The input
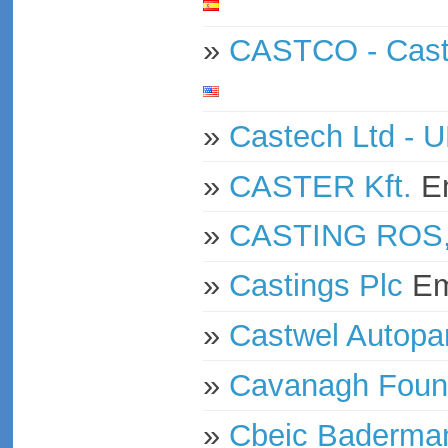
»
CASTCO - Cast
»
Castech Ltd - 
»
CASTER Kft.
»
CASTING ROS,
»
Castings Plc
E
»
Castwel Autopar
»
Cavanagh Foun
»
Cbeic Baderma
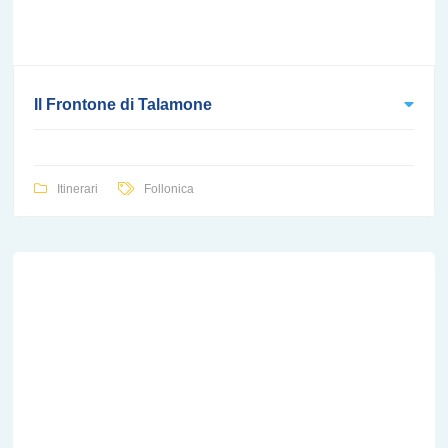
Il Frontone di Talamone
Itinerari
Follonica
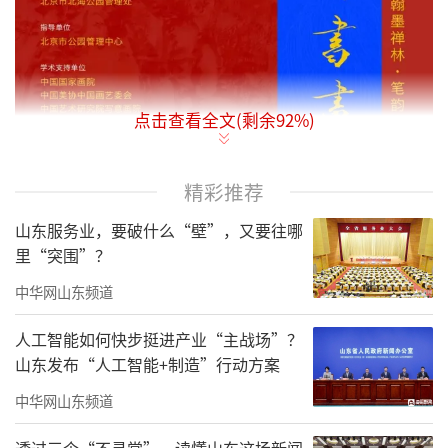
点击查看全文(剩余
92
%)
精彩推荐
山东服务业，要破什么“壁”，又要往哪
里“突围”？
中华网山东频道
人工智能如何快步挺进产业“主战场”？
山东发布“人工智能+制造”行动方案
中华网山东频道
透过三个“不寻常”，读懂山东这场新闻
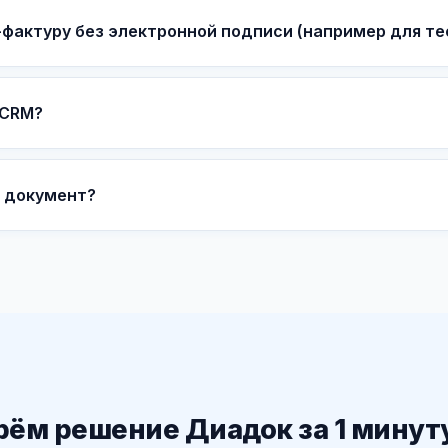
фактуру без электронной подписи (например для те
 CRM?
 документ?
ём решение Диадок за 1 минут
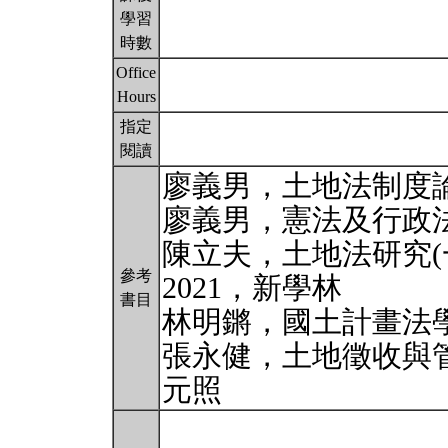
學習
時數
Office
Hours
指定
閱讀
廖義男，土地法制度論
廖義男，憲法及行政法制
陳立夫，土地法研究(一)(
參考
2021，新學林
書目
林明鏘，國土計畫法學
張永健，土地徵收與管
元照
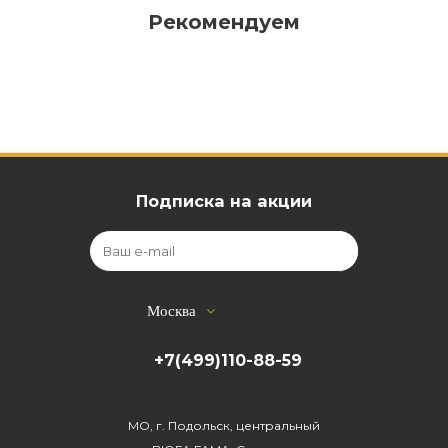
Рекомендуем
Подписка на акции
Москва
+7(499)110-88-59
МО, г. Подольск, центральный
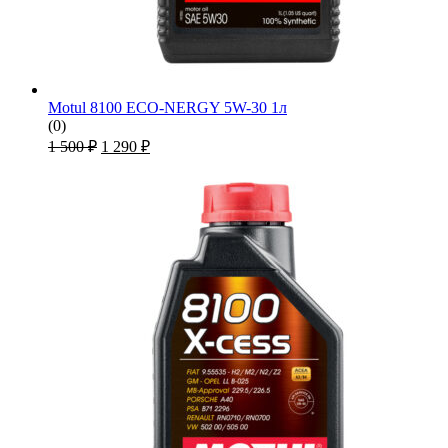
Motul 8100 ECO-NERGY 5W-30 1л
(0)
Первоначальная
Текущая
1 500
₽
1 290
₽
цена
цена:
составляла
1
1
290 ₽.
500 ₽.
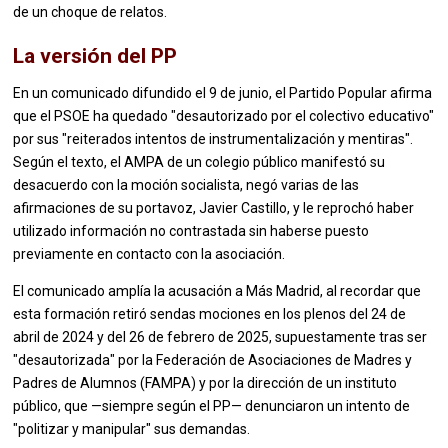
de un choque de relatos.
La versión del PP
En un comunicado difundido el 9 de junio, el Partido Popular afirma
que el PSOE ha quedado "desautorizado por el colectivo educativo"
por sus "reiterados intentos de instrumentalización y mentiras".
Según el texto, el AMPA de un colegio público manifestó su
desacuerdo con la moción socialista, negó varias de las
afirmaciones de su portavoz, Javier Castillo, y le reprochó haber
utilizado información no contrastada sin haberse puesto
previamente en contacto con la asociación.
El comunicado amplía la acusación a Más Madrid, al recordar que
esta formación retiró sendas mociones en los plenos del 24 de
abril de 2024 y del 26 de febrero de 2025, supuestamente tras ser
"desautorizada" por la Federación de Asociaciones de Madres y
Padres de Alumnos (FAMPA) y por la dirección de un instituto
público, que —siempre según el PP— denunciaron un intento de
"politizar y manipular" sus demandas.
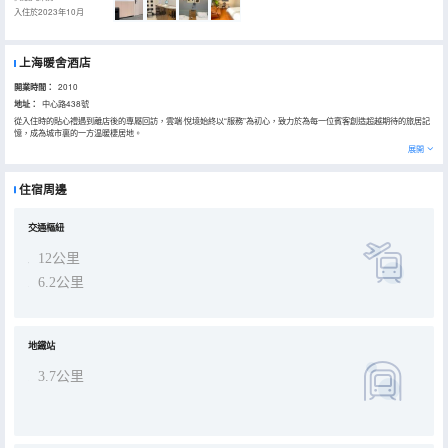
入住於2023年10月
上海暖舍酒店
開業時間：
2010
地址：
中心路438號
從入住時的貼心禮遇到離店後的專屬回訪，雲端·悅境始終以“服務”為初心，致力於為每一位賓客創造超越期待的旅居記
憶，成為城市裏的一方温暖棲居地。
展開
住宿周邊
交通樞紐
12公里
6.2公里
地鐵站
3.7公里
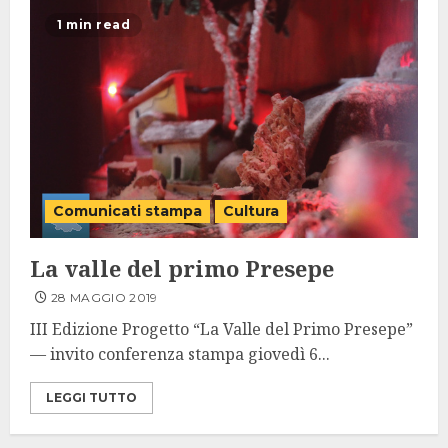
1 min read
Comunicati stampa
Cultura
La valle del primo Presepe
28 MAGGIO 2019
III Edizione Progetto “La Valle del Primo Presepe”
— invito conferenza stampa giovedì 6...
LEGGI TUTTO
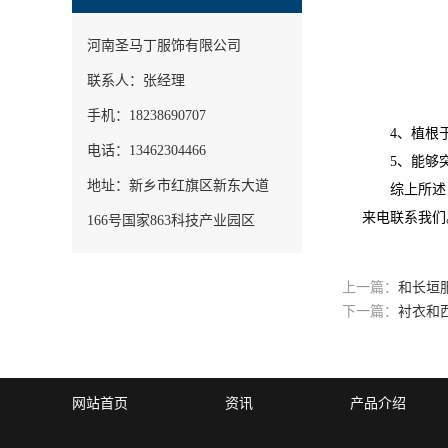
河南圣马丁服饰有限公司
联系人：张经理
手机：18238690707
4、植根于
电话：13462304466
5、能够突
地址：新乡市红旗区新东大道
综上所述，
来电联系我们
166号国家863科技产业园区
上一篇：
和长垣
下一篇：
衬衣和
网站首页
资讯
产品介绍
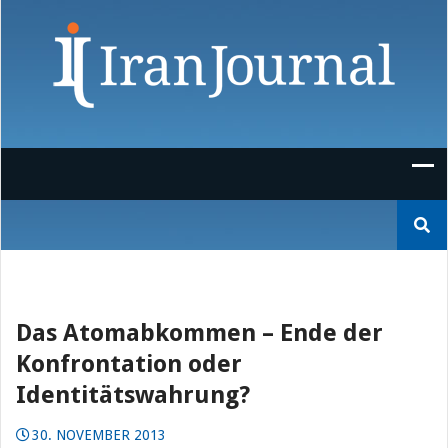
Skip
to
content
Suchen
nach:
Das Atomabkommen – Ende der
Konfrontation oder
Identitätswahrung?
30. NOVEMBER 2013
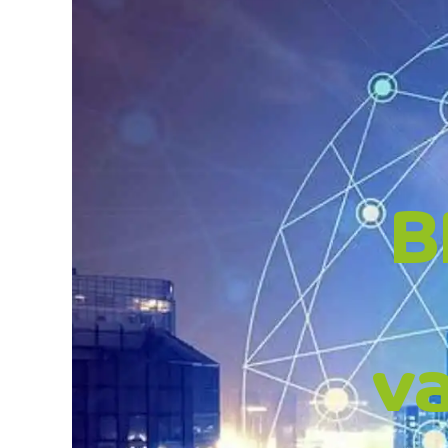
Geschreven door
Kevin
op
15 May, 2025
. Gepost in
Chall
B
v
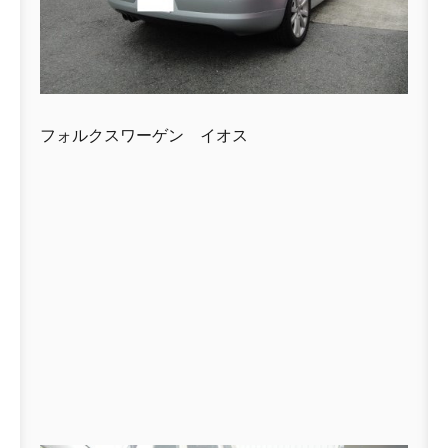
フォルクスワーゲン イオス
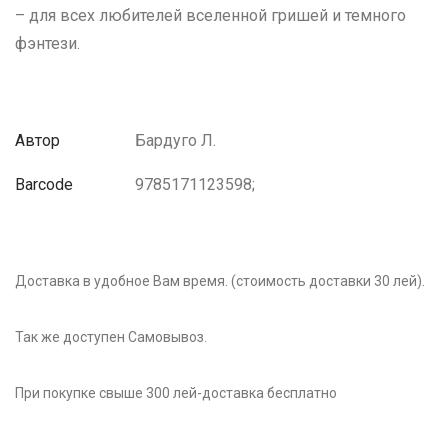
– для всех любителей вселенной гришей и темного
фэнтези.
Автор
Бардуго Л.
Barcode
9785171123598;
Доставка в удобное Вам время. (стоимость доставки 30 лей).
Так же доступен Самовывоз.
При покупке свыше 300 лей-доставка бесплатно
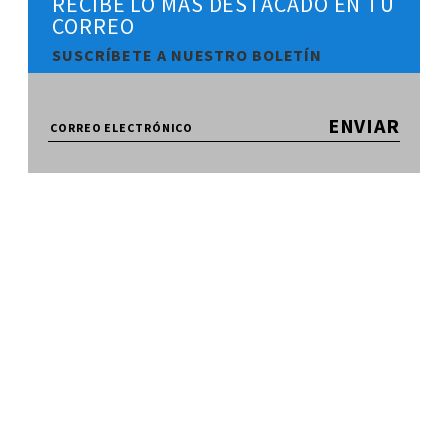
RECIBE LO MÁS DESTACADO EN TU
CORREO
SUSCRÍBETE A NUESTRO BOLETÍN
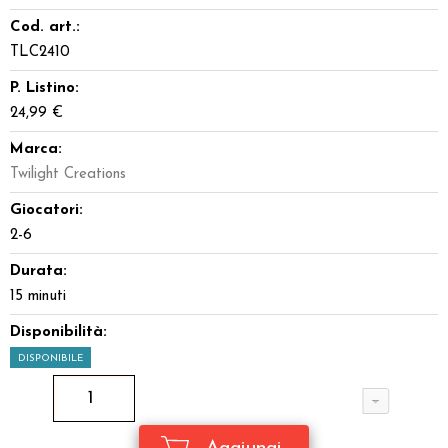
Cod. art.:
TLC2410
P. Listino:
24,99 €
Marca:
Twilight Creations
Giocatori:
2-6
Durata:
15 minuti
Disponibilità:
DISPONIBILE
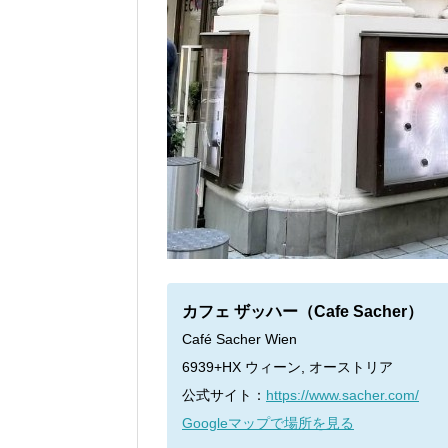
カフェ ザッハー（Cafe Sacher）
Café Sacher Wien
6939+HX ウィーン, オーストリア
公式サイト：
https://www.sacher.com/
Googleマップで場所を見る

Your instructions
Pictures in the records above are to be left out of an otherwise exact copy.

Task output
»
CASTCO - Cast
»
Castech Ltd - 
»
CASTER Kft.
»
CASTING ROS,
»
Castings Plc
E
»
Castwel Autopar
»
Cavanagh Foun
»
Cbeic Baderma
Il Frontone di Talamone
Itinerari
Follonica
点击查看全文(剩余
92
%)
精彩推荐
山东服务业，要破什么“壁”，又要往哪
里“突围”？
中华网山东频道
人工智能如何快步挺进产业“主战场”？
山东发布“人工智能+制造”行动方案
中华网山东频道
透过三个“不寻常”，读懂山东这场新闻
фактуру без электронной подписи (например для те
 CRM?
 документ?
ём решение Диадок за 1 минут
學習
時數
Office
Hours
指定
閱讀
廖義男，土地法制度論
廖義男，憲法及行政法制
陳立夫，土地法研究(一)(
參考
2021，新學林
書目
林明鏘，國土計畫法學
張永健，土地徵收與管
元照
Рекомендуем
Подписка на акции
Москва
+7(499)110-88-59
МО, г. Подольск, центральный
Motul 8100 ECO-NERGY 5W-30 1л
(0)
Первоначальная
Текущая
1 500
₽
1 290
₽
цена
цена:
составляла
1
1
290 ₽.
500 ₽.
de un choque de relatos.
La versión del PP
En un comunicado difundido el 9 de junio, el Partido Popular afirma
que el PSOE ha quedado "desautorizado por el colectivo educativo"
por sus "reiterados intentos de instrumentalización y mentiras".
Según el texto, el AMPA de un colegio público manifestó su
desacuerdo con la moción socialista, negó varias de las
afirmaciones de su portavoz, Javier Castillo, y le reprochó haber
utilizado información no contrastada sin haberse puesto
previamente en contacto con la asociación.
El comunicado amplía la acusación a Más Madrid, al recordar que
esta formación retiró sendas mociones en los plenos del 24 de
abril de 2024 y del 26 de febrero de 2025, supuestamente tras ser
"desautorizada" por la Federación de Asociaciones de Madres y
Padres de Alumnos (FAMPA) y por la dirección de un instituto
público, que —siempre según el PP— denunciaron un intento de
"politizar y manipular" sus demandas.
入住於2023年10月
上海暖舍酒店
開業時間：
2010
地址：
中心路438號
從入住時的貼心禮遇到離店後的專屬回訪，雲端·悅境始終以“服務”為初心，致力於為每一位賓客創造超越期待的旅居記
憶，成為城市裏的一方温暖棲居地。
展開
住宿周邊
交通樞紐
12公里
6.2公里
地鐵站
3.7公里
1 min read
Comunicati stampa
Cultura
La valle del primo Presepe
28 MAGGIO 2019
III Edizione Progetto “La Valle del Primo Presepe”
— invito conferenza stampa giovedì 6...
LEGGI TUTTO
河南圣马丁服饰有限公司
联系人：张经理
手机：18238690707
4、植根于
电话：13462304466
5、能够突
地址：新乡市红旗区新东大道
综上所述，
来电联系我们
166号国家863科技产业园区
上一篇：
和长垣
下一篇：
衬衣和
网站首页
资讯
产品介绍
Skip
to
content
Suchen
nach:
Das Atomabkommen – Ende der
Konfrontation oder
Identitätswahrung?
30. NOVEMBER 2013
Geschreven door
Kevin
op
15 May, 2025
. Gepost in
Chall
B
v
フォルクスワーゲン イオス
– для всех любителей вселенной гришей и темного
фэнтези.
Автор
Бардуго Л.
Barcode
9785171123598;
Доставка в удобное Вам время. (стоимость доставки 30 лей).
Так же доступен Самовывоз.
При покупке свыше 300 лей-доставка бесплатно
RECIBE LO MÁS DESTACADO EN TU
CORREO
SUSCRÍBETE A NUESTRO BOLETÍN
Cod. art.:
TLC2410
P. Listino:
24,99 €
Marca:
Twilight Creations
Giocatori:
2-6
Durata:
15 minuti
Disponibilità:
DISPONIBILE
カフェ ザッハー（Cafe Sacher）
Café Sacher Wien
6939+HX ウィーン, オーストリア
公式サイト：
https://www.sacher.com/
Googleマップで場所を見る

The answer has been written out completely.